Rashi continued to listen, stone-faced. Vihaan was looking at the floor.
“And this coward,” Mihika pointed to Vivaan, “immediately called off our relationship. Typical Indian male. Wanted to have fun with the outgoing one, but will settle down with a homely virgin.”
Mihika wiped a tear. “Can I have a glass of water, please?”
Rashi brought her a glass. She gulped it down and continued.
“A fortnight later, I discovered I was pregnant. I confronted the coward. It was then that he called me a whore and blamed me for taking our relationship to the physical level. He stormed out, leaving me in tears.
“I had no option but to return home to my parents. I didn’t want the baby. Fate, for once, decided in my favour and I had a miscarriage.
“In the meantime, a nosey relative had come to know of things. He ensured to make it sufficiently public so that no one would marry me. Every potential suitor somehow came to know of my past. And then, he would come to us with his parents, who would insult us and leave. In one particular case, the parents chose to scream at us from the building compound. The whole neighbourhood gathered to watch.
“My father did not survive this shock. My mother followed ten days later. Overnight, I was orphaned and socially ostracised.
“I was existing like a zombie, when I got news that the Toronto company was going bankrupt. I knew this meant that Vihaan would return. I then determined that I would destroy him. And planned accordingly.”
Mihika looked into Rashi’s eyes and said, “Your doctor is a fool. Vihaan was suffering the effect of arsenic poisoning. Slow poisoning.”
She waited for her words to sink in. Finally, Rashi spoke.
“How did I reach your house so soon? I live nearby. I was keeping a watch on the two of you. And then, I discovered that silly habit of his, that daily paan.
“I bribed the paanwalla.”
“He fell sick. I was lucky your doctor did not have enough brains to find out.
“And then, you decided to find a house in the countryside. I was by then running an estate agency. All that I had to do was obtain a separate sim card and send you a message to entice you. You are so gullible, Rashi. You fell for it easily. I had simply to scuttle your chances of ever finding a new house.”
“So you arranged all the spooky events?”
“Yes. And again, what a fool you are, Rashi. The serial murders took place when you were not in the country. The news also managed to remain localised. So you never knew, you poor darling.”
“But Mihika, what did you achieve by failing to kill Vihaan? You could have destroyed my life too, another woman’s life.”

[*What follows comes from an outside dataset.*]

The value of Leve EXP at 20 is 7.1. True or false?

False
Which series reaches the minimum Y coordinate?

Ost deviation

Mihika got up. Her eyes flared. “What do you mean? I would have saved you, you idiot. This creep is only after your money1”

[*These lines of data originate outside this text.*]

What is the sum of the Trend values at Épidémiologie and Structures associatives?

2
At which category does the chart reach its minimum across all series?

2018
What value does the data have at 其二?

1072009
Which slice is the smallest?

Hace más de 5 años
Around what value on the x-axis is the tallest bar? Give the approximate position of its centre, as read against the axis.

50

“Don’t you say that about my darling husband! You are jealous..”
“Oh yeah? Just check, how financially independent are you?”
Rashi thought for a moment. All her accounts and investments were in joint names. Vihaan would spend out of their joint account as he pleased, but he never touched his own account and investments out of his income. Besides, Rashi was the only child of well-to-do parents. Was Mihika right?

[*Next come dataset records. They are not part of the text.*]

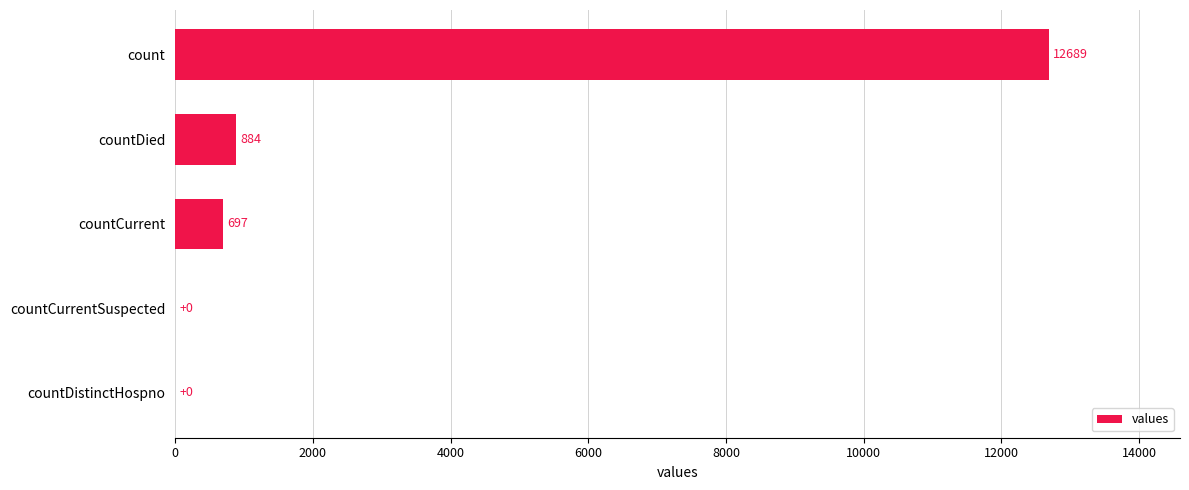

At which label is the value closest to 6344?

countDied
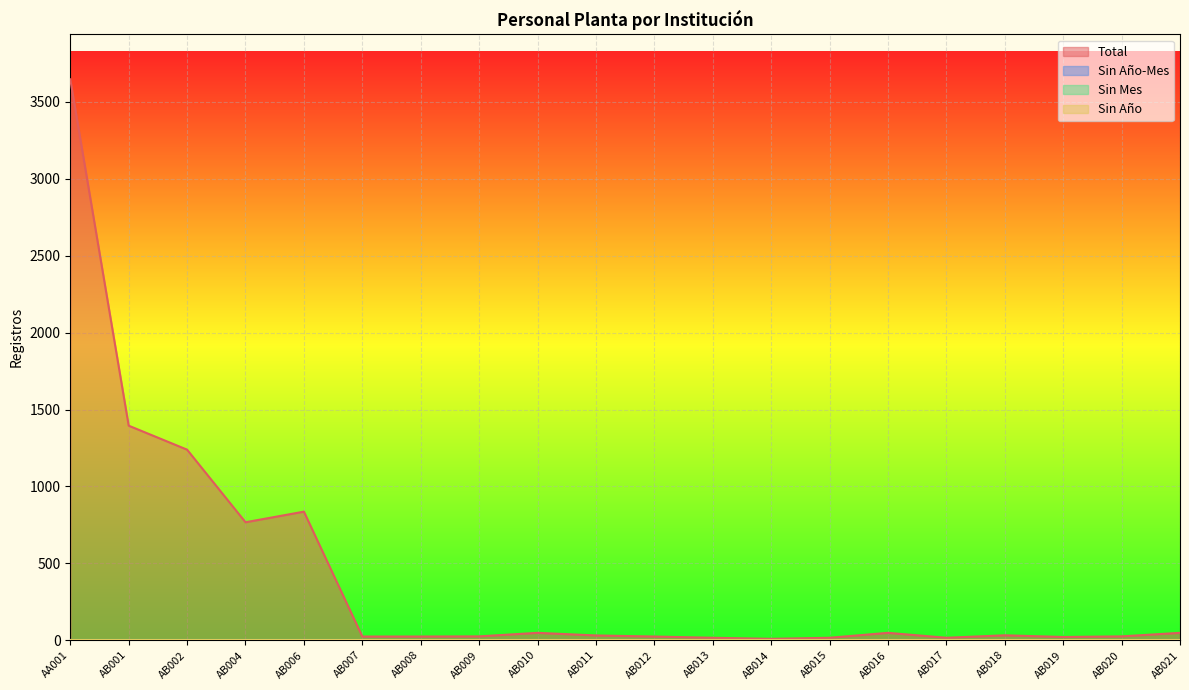

How many interior local peaks does the Total series have?

4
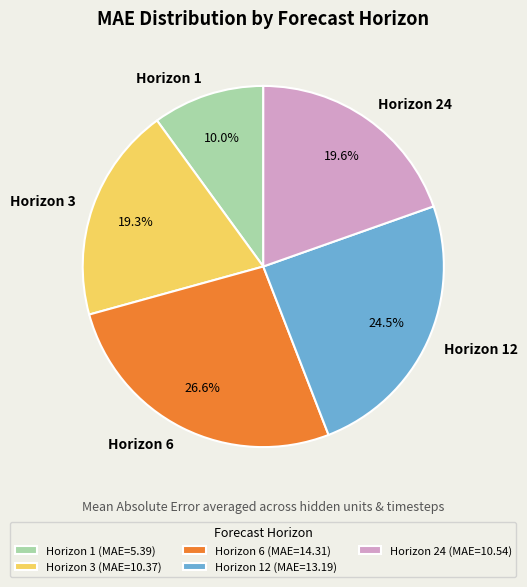

To the nearest percent, what is the average slice percentage?

20%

“Whenever we went out, I would end up paying many a time. I was too deep in love to suspect anything,” added Mihika.
Rashi was now confused. Whom should she believe? A husband with a sordid past, or a woman who had exploited them? She looked at Vihaan.
“You’re lying,” responded Vihaan, looking at Mihika.
Mihika laughed derisively. Vihaan sprang up from his seat at her.
The next moment, he fell down, clutching his chest.
“So the poison did not go waste, after all,” said Mihika, laughing, as Vihaan collapsed, never to rise again.
“Rashi,” said Mihika, “you may hate me for this. I may go to jail. I don’t care. You will just realise some day that I have set you free.”
Rashi’s instincts told her yet again, that she was right.